JAXON REED – THIEVES AND WIZARDS –
THE FORLORN DAGGER BOOK 1 – 2016
This book is surprising in many ways. Of course it is
written for teenagers who are used to video games and consoles. The battles are
too generically described for anyone who is not used to visualizing monsters
and warriors on TV screens or console screens not to be at a handicap in
reconstructing the details. But this is done with great fluency. If you want
detailed descriptions you better buy Harry Potter’s books or some other fantasy
books like Lord of the Rings, The Hobbit and quite a few other Games of Thrones.
Then the story itself is funnier than really disquieting. It
associates magic and fantasy, conflicts and kingdoms. It seems to be centered
on a magic village under the control of one wizard, Greystone, that opens to
the various kingdoms around. I seem to have collected eight kingdoms, Emerald,
Coral and the Ageless Isles, Ruby, Quartz, Sapphire, Diamond, Salt, Crystal. To
these we have to add the Dwarven Lands and the less important communities of
Sandstone, Jaspar, Beryl, Opal, Topaz. You will be promised twelve wizards but
the list I have built only has nine names and the Dramatis Personae at the end
only gives six who must be more important. These latter ones are Darkstone (the
villain), Greystone, Oldstone, Redstone, Loadstone and Brightstone to whom we
have to add Sandstone, Quartzstone and Silverstone who are the three wizards
who decided not to take part in the battle.
The main non-wizard character is Princess Mita who decides
at the age of fourteen, which is slightly young, to become a Battlemaiden which
means she will dedicate her life to wizardry and fight. She has to be, like her
names tells us, a virgin, at least when she becomes a Battlemaiden.
The villain, Darkstone, has taken over the Emerald Kingdom
with a magical coup d’état and a lot of murders. He wants to capture Princess
Margwen from the Coral Kingdom, to marry her to his protégé in Emerald and thus
take over a second kingdom. Greystone defeats him when he is trying to abduct
the Princess.
That brings this ruffian wizard to the decision to seize the
Forlorn Dagger that had re-emerged thanks to a thief, Stin, who stole it from
the Duke and Duchess of Windthorn in Ruby City. By capturing this dagger Darkstone
could kill the Battlemaiden. This Forlorn Dagger had ended up buried outside
the magic village of Greystone because it suspends magic and deprives people in
contact with it of all their magical power, and thus cannot be transported by a
wizard and cannot enter Greystione’s magic village.

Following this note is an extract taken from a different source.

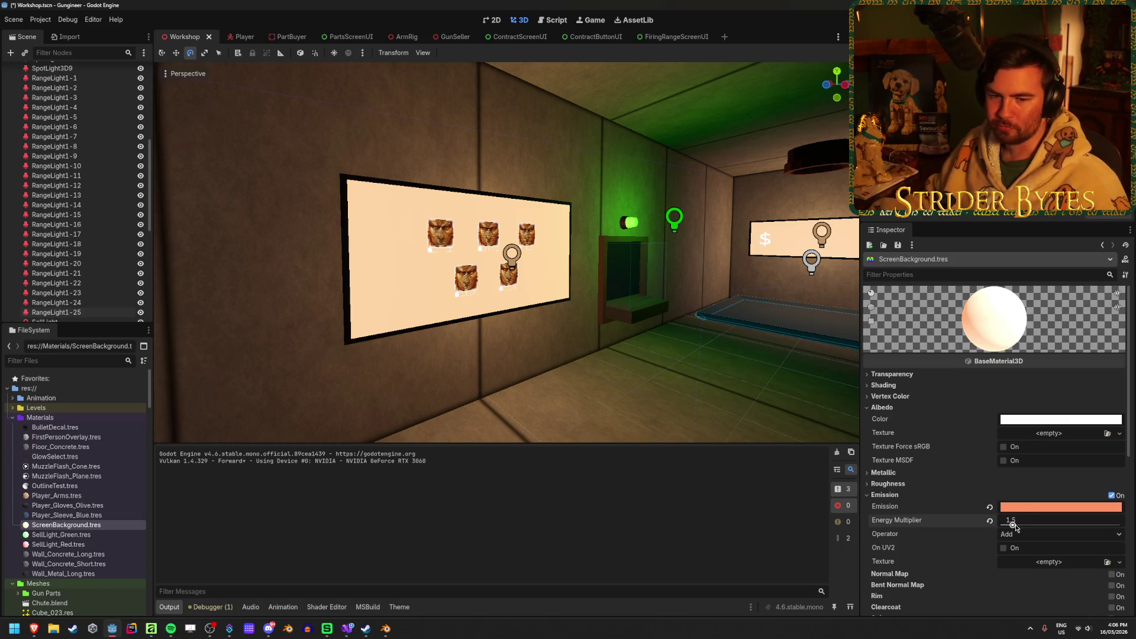
pyautogui.moveTo(1015, 527); pyautogui.dragTo(1040, 530)
pyautogui.press('ctrl+z')
pyautogui.scroll(5, 101, 154)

The story is essentially the conflict between Darkstone and
the Council of eleven magicians, though once again we will never be introduced
to the eleven of them. That leads to the battle of the Hidden Forest with metal
giants, dwarves, giant battlepigs and a Wizard’s cat, Deedles. It is also the
story of the friendship between the oldest wizard, Oldstone and the youngest or
one of the younger wizards, Greystone. I will end up this review with the
concluding remarks of these two wizards because they represent some kind of
wisdom that comes from and with age. And that makes the book interesting for an
older audience, when teenagers turn adult and discover that the world is not
exactly what they could think it is, though it is not either what the older
people in our society may think it is. Old age wisdom is not necessarily very
wise.
Oldstone says to Greystone:
“Even though you’re younger than me, in many ways you have
more wisdom than I do. Thank for not being afraid to share it with an old man
when necessary.”
And Greystone answers:
“You should face your past, old man. We all make mistakes.
We all have to live with them. But there’s no use ignoring the past when you
can conjure it up at will.”
Both remarks are kind of sad and nostalgic, nostalgic for
the past that is gone in Oldstone and nostalgic for age that is not yet reached
in Greystone, as if the future of this world were in the friendship of an older
man for a younger man and vice versa. It might not be the future of the world
but it sure is the pleasure of the mind and the heart. There is nothing more
bracing and stimulating than friendship when it bridges vast age divides.